**ABOUT THIS EXERCISE:** Repeat only the lines below that run from the line with "single ballot, which" to the line with "Ballot form, enclosures, and mailing", ends included; skip every picture.

---- TASK INPUTS

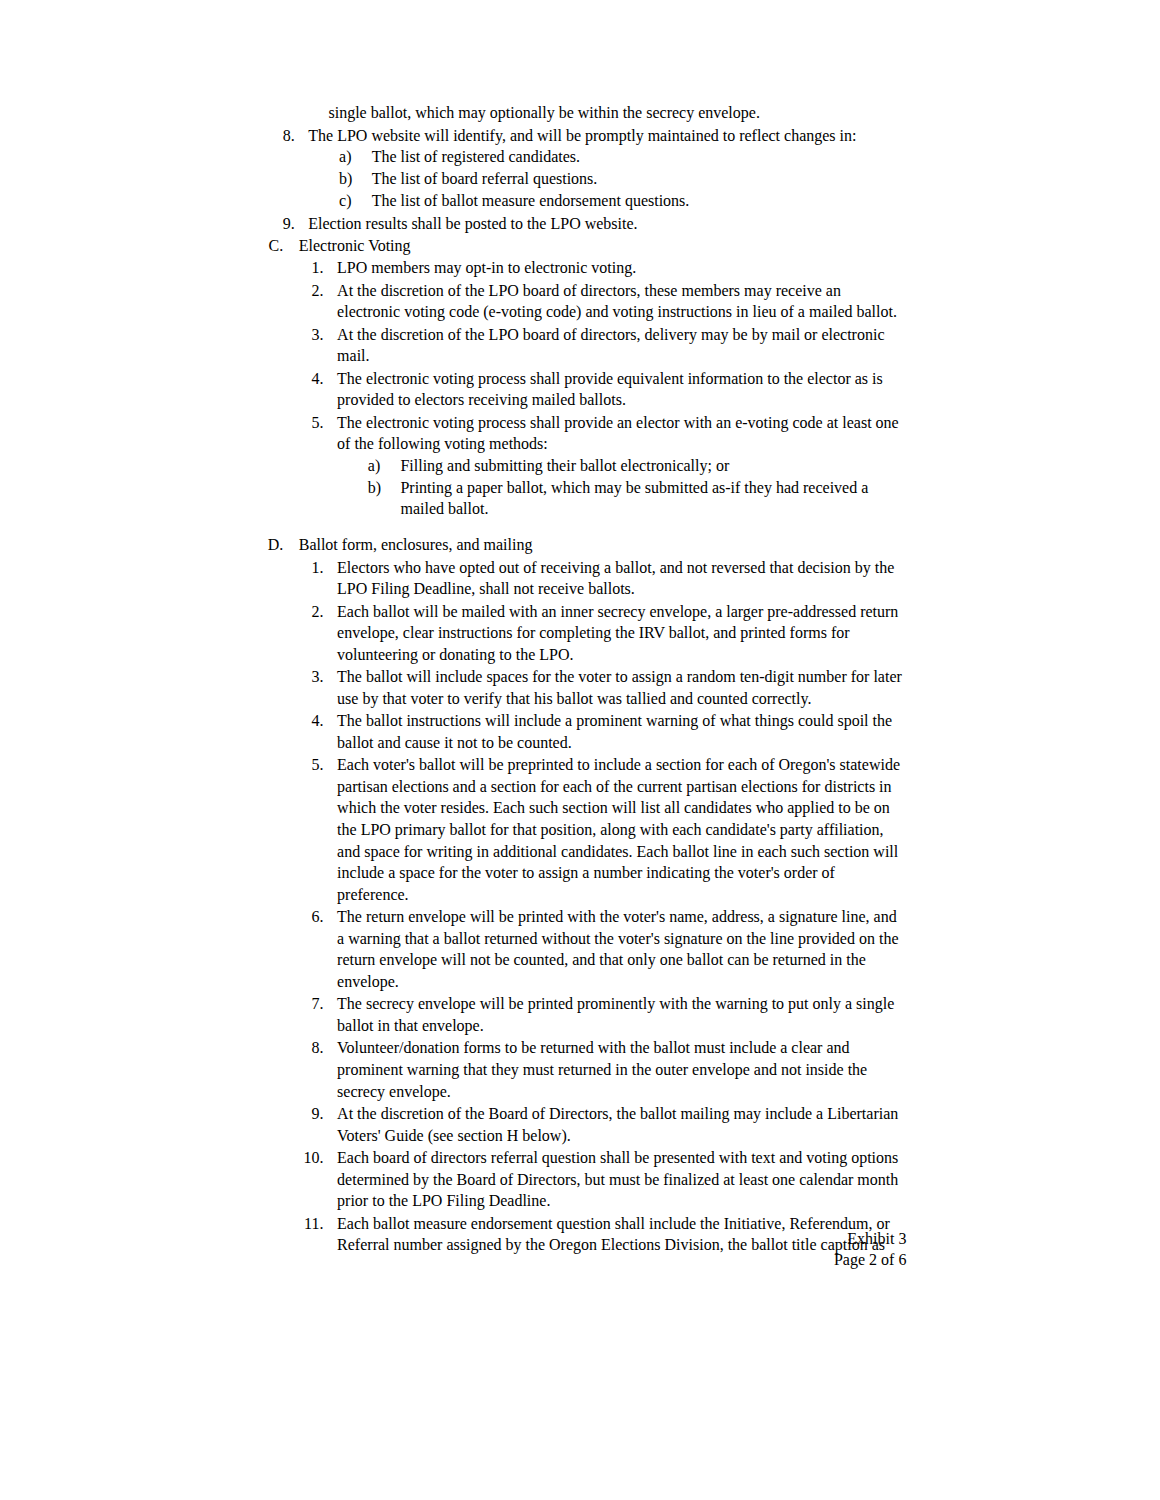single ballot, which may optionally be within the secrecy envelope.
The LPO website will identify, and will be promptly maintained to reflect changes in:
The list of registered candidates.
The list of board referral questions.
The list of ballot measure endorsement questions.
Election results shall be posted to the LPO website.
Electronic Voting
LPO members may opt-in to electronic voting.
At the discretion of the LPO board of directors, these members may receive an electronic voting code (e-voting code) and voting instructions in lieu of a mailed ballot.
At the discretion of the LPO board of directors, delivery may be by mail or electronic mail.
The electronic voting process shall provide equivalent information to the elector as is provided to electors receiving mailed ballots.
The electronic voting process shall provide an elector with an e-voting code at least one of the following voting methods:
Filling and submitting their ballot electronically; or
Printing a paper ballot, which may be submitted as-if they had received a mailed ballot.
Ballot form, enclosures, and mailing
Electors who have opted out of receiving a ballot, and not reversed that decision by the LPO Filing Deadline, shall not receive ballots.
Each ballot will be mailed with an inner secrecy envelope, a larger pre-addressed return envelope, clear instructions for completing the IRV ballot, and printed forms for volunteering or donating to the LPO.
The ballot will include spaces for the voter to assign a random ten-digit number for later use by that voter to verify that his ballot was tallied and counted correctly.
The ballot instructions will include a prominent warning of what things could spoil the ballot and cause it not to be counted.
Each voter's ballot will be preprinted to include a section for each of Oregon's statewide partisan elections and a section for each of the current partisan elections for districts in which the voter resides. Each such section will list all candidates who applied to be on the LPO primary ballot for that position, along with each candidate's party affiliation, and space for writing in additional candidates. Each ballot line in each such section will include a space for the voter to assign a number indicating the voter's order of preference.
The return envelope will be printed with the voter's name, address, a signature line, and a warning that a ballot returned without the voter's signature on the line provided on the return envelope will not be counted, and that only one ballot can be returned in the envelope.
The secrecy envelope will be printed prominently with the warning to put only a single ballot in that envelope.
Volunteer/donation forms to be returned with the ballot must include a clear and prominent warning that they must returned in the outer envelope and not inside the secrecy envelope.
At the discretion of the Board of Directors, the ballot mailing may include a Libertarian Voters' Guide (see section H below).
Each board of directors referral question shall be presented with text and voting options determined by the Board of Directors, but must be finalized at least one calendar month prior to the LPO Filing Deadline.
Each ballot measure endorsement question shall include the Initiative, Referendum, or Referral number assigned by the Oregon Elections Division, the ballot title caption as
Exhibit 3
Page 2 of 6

--------
---- TASK INPUTS

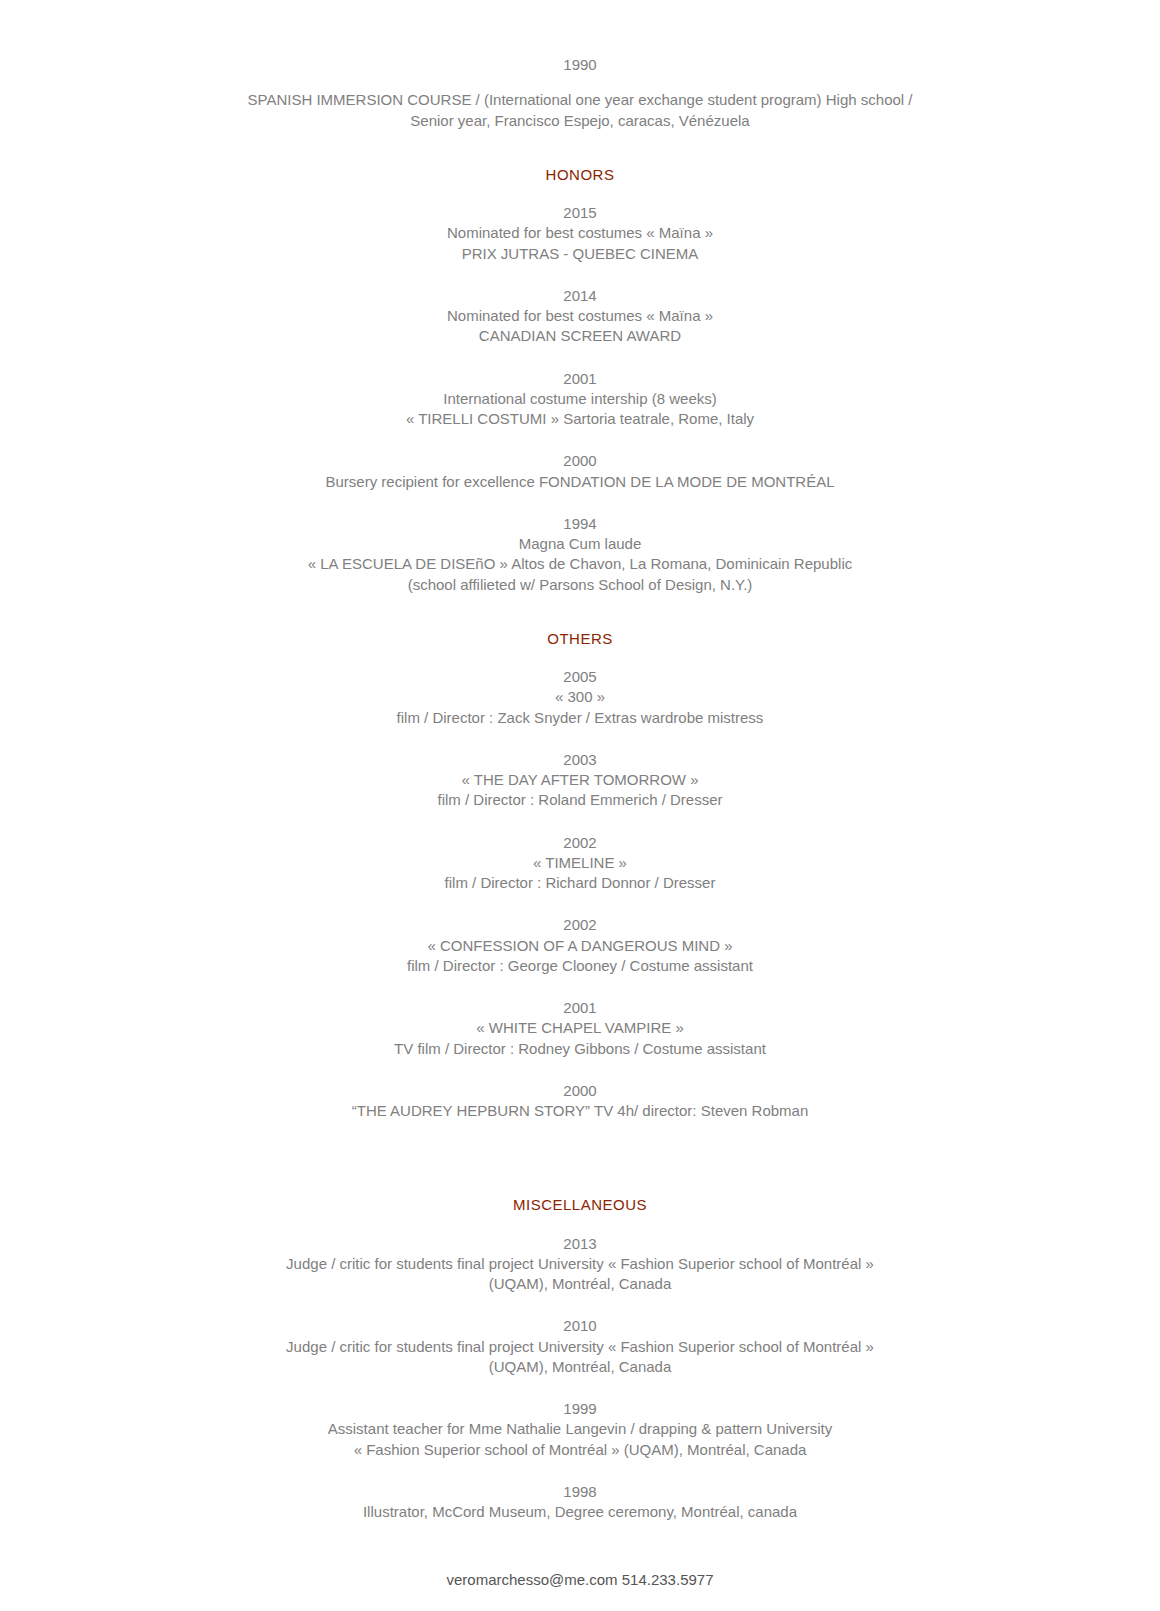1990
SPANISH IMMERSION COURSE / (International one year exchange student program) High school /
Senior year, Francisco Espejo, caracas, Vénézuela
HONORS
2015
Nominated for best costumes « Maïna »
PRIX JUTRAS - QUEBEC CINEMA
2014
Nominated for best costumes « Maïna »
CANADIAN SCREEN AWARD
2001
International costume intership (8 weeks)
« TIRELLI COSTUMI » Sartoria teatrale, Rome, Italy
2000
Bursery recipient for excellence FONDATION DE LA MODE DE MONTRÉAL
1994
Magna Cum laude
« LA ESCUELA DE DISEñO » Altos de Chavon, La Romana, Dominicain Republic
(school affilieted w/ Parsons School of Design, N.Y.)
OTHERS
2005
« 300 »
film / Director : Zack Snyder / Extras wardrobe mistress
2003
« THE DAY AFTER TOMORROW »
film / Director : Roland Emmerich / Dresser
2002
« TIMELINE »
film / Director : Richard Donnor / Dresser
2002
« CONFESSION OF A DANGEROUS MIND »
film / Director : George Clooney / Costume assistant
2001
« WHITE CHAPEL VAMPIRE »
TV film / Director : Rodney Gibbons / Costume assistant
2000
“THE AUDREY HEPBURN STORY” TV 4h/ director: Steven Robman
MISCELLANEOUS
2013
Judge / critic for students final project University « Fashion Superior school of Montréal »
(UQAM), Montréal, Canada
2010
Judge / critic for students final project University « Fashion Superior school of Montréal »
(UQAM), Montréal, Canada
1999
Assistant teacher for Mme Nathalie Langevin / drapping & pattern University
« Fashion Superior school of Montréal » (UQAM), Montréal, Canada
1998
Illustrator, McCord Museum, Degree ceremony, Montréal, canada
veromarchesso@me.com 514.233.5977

--------

**RESULT FOR THIS TASK:**
single ballot, which may optionally be within the secrecy envelope.
The LPO website will identify, and will be promptly maintained to reflect changes in:
The list of registered candidates.
The list of board referral questions.
The list of ballot measure endorsement questions.
Election results shall be posted to the LPO website.
Electronic Voting
LPO members may opt-in to electronic voting.
At the discretion of the LPO board of directors, these members may receive an electronic voting code (e-voting code) and voting instructions in lieu of a mailed ballot.
At the discretion of the LPO board of directors, delivery may be by mail or electronic mail.
The electronic voting process shall provide equivalent information to the elector as is provided to electors receiving mailed ballots.
The electronic voting process shall provide an elector with an e-voting code at least one of the following voting methods:
Filling and submitting their ballot electronically; or
Printing a paper ballot, which may be submitted as-if they had received a mailed ballot.
Ballot form, enclosures, and mailing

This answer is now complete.